-Re: Merge sorting reduce output files
Niels Basjes 2012-03-01, 14:23
On Thu, Mar 1, 2012 at 00:07, Robert Evans <[EMAIL PROTECTED]> wrote:
> Sorry it has taken me so long to respond. Today has been a very crazy
> I am just guessing what your algorithm is for auto-complete.
What we have has a lot more features. Yet the basic idea of what we have is
similar enough to what you describe for this discussion.
> If we want the keys to come out in sorted order, we need to have a
> sequence file with the partition keys for the total order partitioner.
> TeraSort generates a partition file by getting ....
> This only really works for Terasort because it assumes that all of the
> partitions are more or less random already.

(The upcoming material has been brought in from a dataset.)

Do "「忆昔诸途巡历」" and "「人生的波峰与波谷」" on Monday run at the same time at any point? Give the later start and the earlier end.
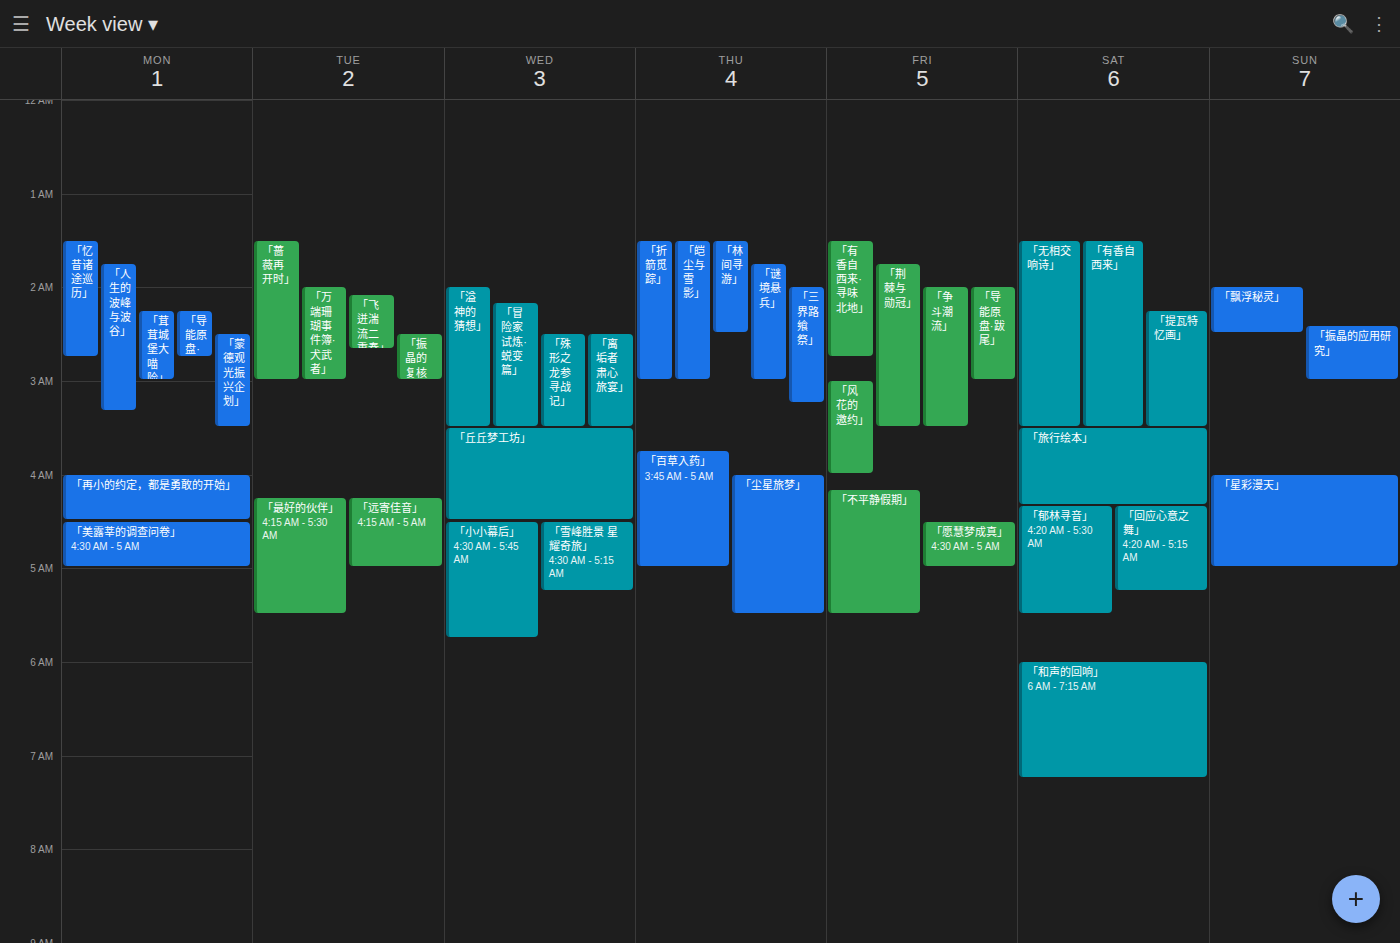
"「人生的波峰与波谷」" starts at 1:45 AM, before "「忆昔诸途巡历」" ends at 2:45 AM -- they overlap.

And that is something I don't have.
> This is the case for the output of a typical map/reduce job where the
> reduce does not change the keys passed in and the output of the reducer is
> less then a block in size. That sure sounds like what wordcount does to
> me. The only real way to get around that is to do it as part of a
> map/reduce job, and do some random sampling instead of reading the first N.
> It should be a map/reduce job because it is going to be reading a lot more
> data then TeraSort’s partition generation code. In this case you would
> have a second M/R job that runs after the first and randomly samples
> words/phrases to work on. It would then generate the increasing long
> phrases and send them all to a single reducer that would buffer them up,
> and when the Reducer has no more input it would output every Nth key so
> that you get the proper number of partitions for the Reducers. You could
> sort these keys yourself to be sure, but they should come in in sorted
> order so why bother resorting.
> If my assumptions are totally wrong here please let me know.
I've had a discussion with some coworkers and we came to a possible
solution that is very closely related to your idea.
Because this is a job that runs periodically we think we can assume the
distribution of the dataset will have a similar "shape" from one run to the
If this assumption holds we can:
1) Create a job that takes the output of run 1 and create a aggregate that
can be used to partition the dataset
2) Use the partitioning dataset from '1)' to distribute the processing for
the next run.
Thanks for your suggestions.
Best regards / Met vriendelijke groeten,